| About this exercise |
Count the lines in the entries below that contain the string "start", with uppercase and lowercase letters treated as different. Reply with the number alone.
▬▬▬▬▬▬
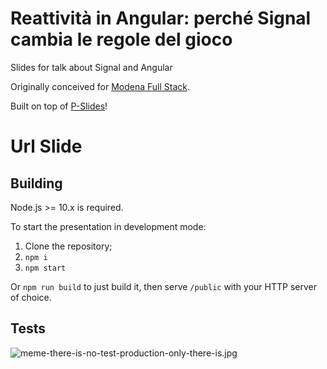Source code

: # Reattività in Angular: perché Signal cambia le regole del gioco

Slides for talk about Signal and Angular

Originally conceived for [Modena Full Stack](https://www.meetup.com/it-IT/modena-full-stack).

Built on top of [P-Slides](https://github.com/MaxArt2501/p-slides)!

# Url Slide

## Building

Node.js >= 10.x is required.

To start the presentation in development mode:

1. Clone the repository;
2. `npm i`
3. `npm start`

Or `npm run build` to just build it, then serve `/public` with your HTTP server of choice.

## Tests

![meme-there-is-no-test-production-only-there-is.jpg](https://i.postimg.cc/9Q477w17/meme-there-is-no-test-production-only-there-is.jpg)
▬▬▬▬▬▬
| Response below |
2